Answer by David Z for How to efficiently calculate the fraction (valid UTF8 byte sequence of length N)/(total N-byte sequences)?

Honestly I couldn't quite follow this question all the way through, but here's the idea I think you want.

Judging by your last program, you figured out, more or less, that you can express the number of valid UTF-8 byte sequences of length N as a recurrence relation. I actually think you got the numbers wrong, though; I believe it should be this:

• n(0) = 1 since there is only one UTF-8 byte sequence with zero bytes
• n(1) = 128 for obvious reasons
• n(2) = 18304:
  • 128 * 128 sequences containing two characters encoded in one byte each
  • 1920 (that's 2**11 - 128) sequences containing one character encoded in two bytes
• n(3) = 2650112:
  • 128 * 128 * 128 sequences of three characters
  • 128 * 1920 * 2 sequences of two characters (since you have a two-byte character, 1920 possibilities, and a one-byte character, 128 possibilities, in either of two orders)
  • 61440 (that's 2**16 - 1920 - 128 and then minus another 2**11 for the surrogates) sequences of one three-byte character
• n(4) = 383270912:
  • 128 * 128 * 128 * 128 sequences of four characters
  • 128 * 128 * 1920 * 3 sequences of three characters (one two-byte character and two one-byte characters, with the two-byte character occupying any of three positions)
  • 1920 * 1920 sequences of two two-byte characters
  • 128 * 61440 * 2 sequences of a one-byte and a three-byte character, in either order
  • 1048576 sequences of one four-byte character

(but my main point here is to demonstrate the technique, so if I'm wrong about these numbers, adjust accordingly) After that, the number of UTF-8 byte sequences of length N if N > 4 is determined by this recurrence relation:

n(N) = 128 * n(N-1) + 1920 * n(N-2) + 61440 * n(N-3) + 1048576 * n(N - 4)

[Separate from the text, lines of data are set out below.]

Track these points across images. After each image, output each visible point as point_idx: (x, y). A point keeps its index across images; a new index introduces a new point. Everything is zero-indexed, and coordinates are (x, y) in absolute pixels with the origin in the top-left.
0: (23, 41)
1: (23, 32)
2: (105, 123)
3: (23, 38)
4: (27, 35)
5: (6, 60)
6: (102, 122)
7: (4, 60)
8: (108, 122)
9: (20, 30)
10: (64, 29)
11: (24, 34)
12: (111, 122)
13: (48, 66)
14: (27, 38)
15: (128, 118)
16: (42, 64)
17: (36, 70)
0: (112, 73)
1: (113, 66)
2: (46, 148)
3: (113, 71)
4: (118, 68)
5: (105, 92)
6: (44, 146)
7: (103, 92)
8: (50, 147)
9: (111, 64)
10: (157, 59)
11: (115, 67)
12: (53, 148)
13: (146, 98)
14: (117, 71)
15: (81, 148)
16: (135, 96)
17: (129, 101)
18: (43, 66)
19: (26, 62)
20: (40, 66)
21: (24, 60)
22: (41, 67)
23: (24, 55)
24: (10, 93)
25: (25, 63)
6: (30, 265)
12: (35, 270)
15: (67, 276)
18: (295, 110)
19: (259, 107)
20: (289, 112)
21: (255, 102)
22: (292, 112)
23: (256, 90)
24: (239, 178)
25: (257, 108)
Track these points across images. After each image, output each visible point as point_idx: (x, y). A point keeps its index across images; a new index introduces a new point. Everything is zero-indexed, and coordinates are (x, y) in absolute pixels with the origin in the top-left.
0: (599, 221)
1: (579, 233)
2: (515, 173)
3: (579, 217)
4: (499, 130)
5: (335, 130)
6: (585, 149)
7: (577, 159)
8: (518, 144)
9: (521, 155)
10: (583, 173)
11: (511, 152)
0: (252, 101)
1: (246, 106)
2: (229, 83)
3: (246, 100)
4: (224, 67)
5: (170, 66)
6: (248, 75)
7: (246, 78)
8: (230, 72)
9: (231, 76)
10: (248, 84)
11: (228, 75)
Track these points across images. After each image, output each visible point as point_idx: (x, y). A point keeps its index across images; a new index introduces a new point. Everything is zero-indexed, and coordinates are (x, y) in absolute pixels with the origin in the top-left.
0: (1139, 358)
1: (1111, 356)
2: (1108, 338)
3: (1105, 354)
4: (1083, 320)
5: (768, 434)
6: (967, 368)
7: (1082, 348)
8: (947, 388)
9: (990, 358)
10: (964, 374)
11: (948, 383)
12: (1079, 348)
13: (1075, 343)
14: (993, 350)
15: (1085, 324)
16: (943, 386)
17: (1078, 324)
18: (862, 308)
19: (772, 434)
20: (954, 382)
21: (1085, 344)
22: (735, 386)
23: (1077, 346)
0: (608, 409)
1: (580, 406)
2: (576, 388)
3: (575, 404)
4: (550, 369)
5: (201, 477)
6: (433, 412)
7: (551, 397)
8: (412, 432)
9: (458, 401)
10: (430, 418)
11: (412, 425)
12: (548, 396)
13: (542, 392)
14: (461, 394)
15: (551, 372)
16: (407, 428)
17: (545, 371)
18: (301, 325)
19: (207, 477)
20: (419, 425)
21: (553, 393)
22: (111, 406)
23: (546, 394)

reflecting the fact that you can form a UTF-8 sequence of length N > 4 by appending a one-byte character to any sequence of length N - 1, or appending a two-byte character to any sequence of length N - 2, or so on for 3- or 4-byte characters.

This formula is very straightforward to implement iteratively or recursively, and you can get the desired proportion by dividing the result by 2**N. So a reasonably efficient way to compute this is to write a function that computes n(N) using iteration or recursion and then just divide it by 2**N. For example:

@functools.cachedef numerator(N: int) -> int:    return 128 * numerator(N - 1) + ...def valid_UTF8_chance_expansion(length: int):    return fractions.Fraction(numerator(length), 2**length)  # or convert to string if you like

If you want something better than that, you can convert the sequence into a closed-form expression by using a characteristic polynomial. The basic idea is that you take the recurrence relation from above, replace each n(k) with the kth power of an unknown variable x to get

x**N = 128 * x**(N-1) - 1920 * x**(N-2) - 61440 * x**(N-3) - 1048576 * x**(N-4)

then simplify and move everything to one side to get

x**4 - 128 * x**3 - 1920 * x**2 - 61440 * x - 1048576 = 0

and find the roots of that polynomial, call them r_1 through r_4. (You can use Sympy or Wolfram Alpha or any computer algebra system or symbolic equation solver.) You can then write n(N) as a linear combination of Nth powers of the roots; that is:

n(N) = c_1 * r_1**N + c_2 * r_2**N + c_3 * r_3**N + c_4 * r_4**N

for constants c_k, which can be determined by matching to initial conditions - that is, write four copies of this formula for N=1 through N=4, set them equal to the numeric values you know those to have, and you have a system of four linear equations in four variables which you can solve using standard techniques. You'll get a moderately complicated formula involving some roots and maybe some complex numbers, but with a bit of manipulation you can probably rearrange it in some way where you group the roots and i's together and then you can make a Python implementation that only uses integer arithmetic.